Months of Unsold Inventory?

edited July 2008 in Seattle Real Estate
From out of state (Atlanta, GA) with a friend in Seattle who we may be going into a house together on, partly so my wife and I can get a foothold back into Seattle where I grew up and partly so that he doesn't lose his. :shock:

I've always looked at months unsold as one of several gauges to determine where the market is going, nation wide I think it was 3 months unsold during the height of the bubble, now it's 10months. Personally I'm queasy anytime it gets above 6months because that level of accumulating inventory seems a good forecaster of bad things to come.

I've been trying in vain to find out what the current unsold inventory is in Seattle - is it close to the national average of 10months or lower?
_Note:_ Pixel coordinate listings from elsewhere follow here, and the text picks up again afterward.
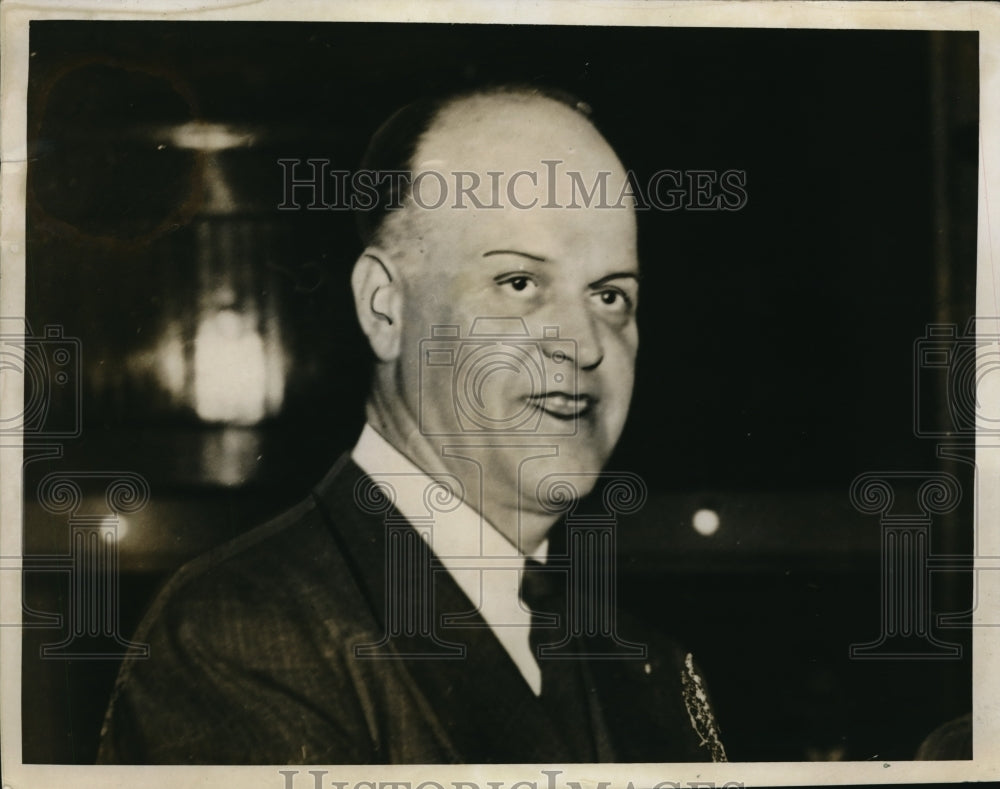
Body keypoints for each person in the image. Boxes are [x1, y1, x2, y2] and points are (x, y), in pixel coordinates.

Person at [96, 85, 727, 764]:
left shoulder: (648, 666)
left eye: (610, 295)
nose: (584, 342)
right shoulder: (240, 640)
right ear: (385, 308)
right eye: (519, 283)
Is it lower than 6 months (I'd be suprised but hey you never know). I just can't get out of my mind that a dollar spent in Seattle gets me far less than a dollar spent nearly anywhere else in the country for real-estate. Still since this isn't purely an investment decision we might try and find a foreclosure we can partner up in to fix. (We don't flip houses so it would be a minimum 5-10 year outlook on ownership.)

BTW I know it's hard to consider ever leaving the beautiful northwest, but even with the deflation in housing prices some of ya'll (<--- see southern influences) could live like land barons down here in the south. Atlanta has about 2000-5000 foreclosures a month so it really is a buyer's market and a $100-125k will get you a nice 20 year old home, ~2000-3000sqft on an acre of land or so on a foreclosure.

Comments

  • Tim posts MOS every month on the blog. He even does a neighborhood breakdown
  • Here's the link to the latest update.

    King county has less supply than the nation, but we are at around 7 months, which even the Realtors claim is a buyer's market. Now they just have to convince the sellers.

    We don't have a lot of foreclosures yet, but I'm seeing more and more. I probably wouldn't go that route unless you have experience with it.
  • I'll second that. The foreclosure auction is often not the place to get a bargain ( I've been to a bunch) , you can't get into the house beforehand, and it's harder to get financed.
    But there are pre-foreclosure short sales, where the lender has agreed to accept less than the amount owed, and some of those are baragains, but they are not for the impatient.
    Also, if a property does not sell at the foreclosure auction, it becomes an REO ( bank owned) property, and then becomes a bit less risky than at the auction.
  • Thanks for the links. We've only ever done REO's because of the hidden liability issues at courthouse auctions. I'm just too nervous betting that much of my own money that I uncovered every potential lien, second or superior loan hanging out there on the property. REO's don't give you as big a discount, but the fear factor is a lot less. It also seems these days that as banks books get overstuffed some of the better deals are coming out via REO when the banks are reaching their limits or even downstream of the REO's. We just had a weeklong auction in Atlanta that put 5000 properties up that had been REO's for 12months or longer, no minimum bid.

    Every property we've bought has been a fixer-upper REO, fortunately my wife manages the fix-up process and can do most activities herself to code, or know what it takes to manage the subcontractors. I'm not too worried about the rebuilding issues - mainly about which neighorhoods are "nice" these days, all my information is dated pre-Kingdom implosion. I.e., I see some nice deals in Beacon Hill near Boeing Field -has that area improved since 1998? Used to be that you avoided south of I90 as a general rule of thumb but on a recent trip back West Seattle was looking much better.
  • Certain segments of the market have literally YEARS of inventory at certain price points....especially condos over 800k (or over 400K if they are a 1BR).

    Years.

    Many Many Years.
  • Given the horror stories coming out of FL I wouldn't touch condo's with a 10' pole these days. (Maintenance fees split between ever fewer tenants, unfinished units making it impossible to sell finished units.)

    Thanks very much for the link - looking at the trends it still looks like it's going the wrong way for what we might be interested in. I'll keep an eye open though to see if it changes over time.

    I assume as Seattle goes, so Washington goes? Bellingham, Olympia, Tri-Cities - are they slumping as well?
  • There's plenty of nice neighborhoods south of I-90...North Beacon Hill, Mount Baker, Seward Park, Lakeridge are just a few.
  • Good tools are through MLS to track inventory by neighborhoods.

    Condos in some are at 11 months supply while single family non-condo homes are at 4.